First Promise; by Ashapurna Debi.

This is the first part of a trilogy, about three generations of women at various stages of liberty of personhood.

This one is about the first generation well taught with education and values given by her father. She is married and has children of her own and they include a daughter, a piece of her own heart - she wishes to educate her as she was, give her all she can.

But this was well over a century ago and the families had different ideas often, and laws were archaic. And to make matters worse, child marriages were not only prevalent they had been the rule since Islamic rule over most of the nation made it extremely risky to have a grown up daughter, or transport a young bride to the bridegroom's home. It had been safer for a few centuries to marry off young girls, before they were anywhere near puberty. The new rule by British had not changed that.

Satyavatie's daughter, Suvarnalataa, was five, and Satyavatie had already made it clear she would not tolerate any talk of the child being married off until she was grown up and well educated, as she herself had been.

But the mother-in-law tricked her - when the child was on a holiday visiting the grandparents she was married off before the mother could arrive and prevent it. The child was small and it was not abnormal socially, so the trauma for her began only when she was then dispatched off with the new relatives to her own in-laws home, and separated from her own mother - who arrived too late to stop the wedding but early enough to see her daughter married - by force, and had to live with them and take the lifelong taunts from them about her mother and her strange behaviour.

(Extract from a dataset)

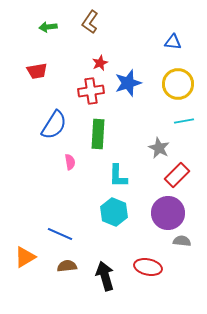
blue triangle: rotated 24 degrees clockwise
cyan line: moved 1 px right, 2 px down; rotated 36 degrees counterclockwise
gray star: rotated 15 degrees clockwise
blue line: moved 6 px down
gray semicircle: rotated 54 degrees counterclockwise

The daughter, Suvarnalata, is the next volume in the series, in many ways the one who battled more and with courage and strength she had inherited from her own mother - even though she had so little a time with her and no education to speak of. She carried the mother's dream forth, with resolve, fighting not only her own mother-in-law and the rest of society, but even her own sons, who were on the side of social norms about marrying off the youngest - the third woman in the series.

It is really hard to put a value on the series, practically a chronicle of generations of women, though the pattern was not same for every family where India is concerned - it never is, in India.

Fortunately. Because that is what makes progress and evolution not only possible but easier, with no central authority conducting inquisition.